The real profits in this business come from securitizing the loans made. In other words, New Century and others originate the loans, then bundle them together and sell them off to others, usually hedge funds, insurance companies and others with deep pockets and an appetite for risk. Having pocketed the money, the originators are in a position to make new loans. This works fine unless one of two things occur: the borrowers stop borrowing or the buyers of the securitized loans stop buying.

The subprime mortgage market is usually the one most affected by rising interest rates. When prime borrowers’ costs go up 25 basis points, subprime borrowers often get hit with more. So the cost of borrowing has gone up for these people in recent months, and that has resulted in fewer originations. That in turn results in smaller securitizations, meaning smaller profits for originators. Smaller profits, however, don’t get a stock suspended from trading.

The bad books at New Century have effectively finished off any interest in buying the securitized loans. Delinquencies and defaults are dealt with in securitizations with actuarial precision. Built into each deal is an assumption about how many loans are going to go sour. The fact that New Century doesn’t have a handle on the delinquencies and defaults undermines that completely.

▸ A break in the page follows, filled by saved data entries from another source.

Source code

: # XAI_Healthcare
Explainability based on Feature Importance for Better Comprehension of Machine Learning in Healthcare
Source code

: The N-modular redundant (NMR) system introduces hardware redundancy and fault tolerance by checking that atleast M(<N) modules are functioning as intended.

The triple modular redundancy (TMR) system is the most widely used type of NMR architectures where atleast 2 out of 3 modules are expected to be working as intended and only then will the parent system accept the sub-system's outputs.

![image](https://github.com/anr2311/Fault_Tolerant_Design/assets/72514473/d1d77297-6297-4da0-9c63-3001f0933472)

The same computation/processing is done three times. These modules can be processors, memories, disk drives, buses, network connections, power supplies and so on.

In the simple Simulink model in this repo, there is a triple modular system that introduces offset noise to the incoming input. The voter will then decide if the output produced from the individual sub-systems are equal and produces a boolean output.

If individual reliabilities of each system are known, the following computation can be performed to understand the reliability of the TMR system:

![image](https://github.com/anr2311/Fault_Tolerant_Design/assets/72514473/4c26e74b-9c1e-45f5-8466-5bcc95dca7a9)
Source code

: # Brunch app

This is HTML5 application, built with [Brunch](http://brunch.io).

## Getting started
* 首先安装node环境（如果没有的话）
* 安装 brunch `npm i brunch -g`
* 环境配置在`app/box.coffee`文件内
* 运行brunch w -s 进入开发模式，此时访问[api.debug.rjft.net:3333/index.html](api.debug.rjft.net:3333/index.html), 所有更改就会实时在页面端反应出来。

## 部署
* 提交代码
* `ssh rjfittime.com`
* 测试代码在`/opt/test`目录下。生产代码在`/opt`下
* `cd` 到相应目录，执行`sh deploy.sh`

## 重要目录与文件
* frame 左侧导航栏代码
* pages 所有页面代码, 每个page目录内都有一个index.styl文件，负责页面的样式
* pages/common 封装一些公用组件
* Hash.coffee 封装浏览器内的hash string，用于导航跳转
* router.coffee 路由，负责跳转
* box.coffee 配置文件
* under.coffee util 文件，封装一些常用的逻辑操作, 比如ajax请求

The subprime mortgage industry is a tough one. According to MSNBC, more than 20 companies have left the market in the last year. Accredited Home Lenders Holding Co., a rival of New Century, has seen its stock price drop by more than half, in part a contagion effect from New Century, and in part, due to weak underwriting standards (which is rife in the industry). However, a little perspective is needed. Subprime loans accounted for only 20% of the $600 billion US mortgage market last year. It’s bad, but it isn’t the kind of thing to start a recession, at least, not all by itself.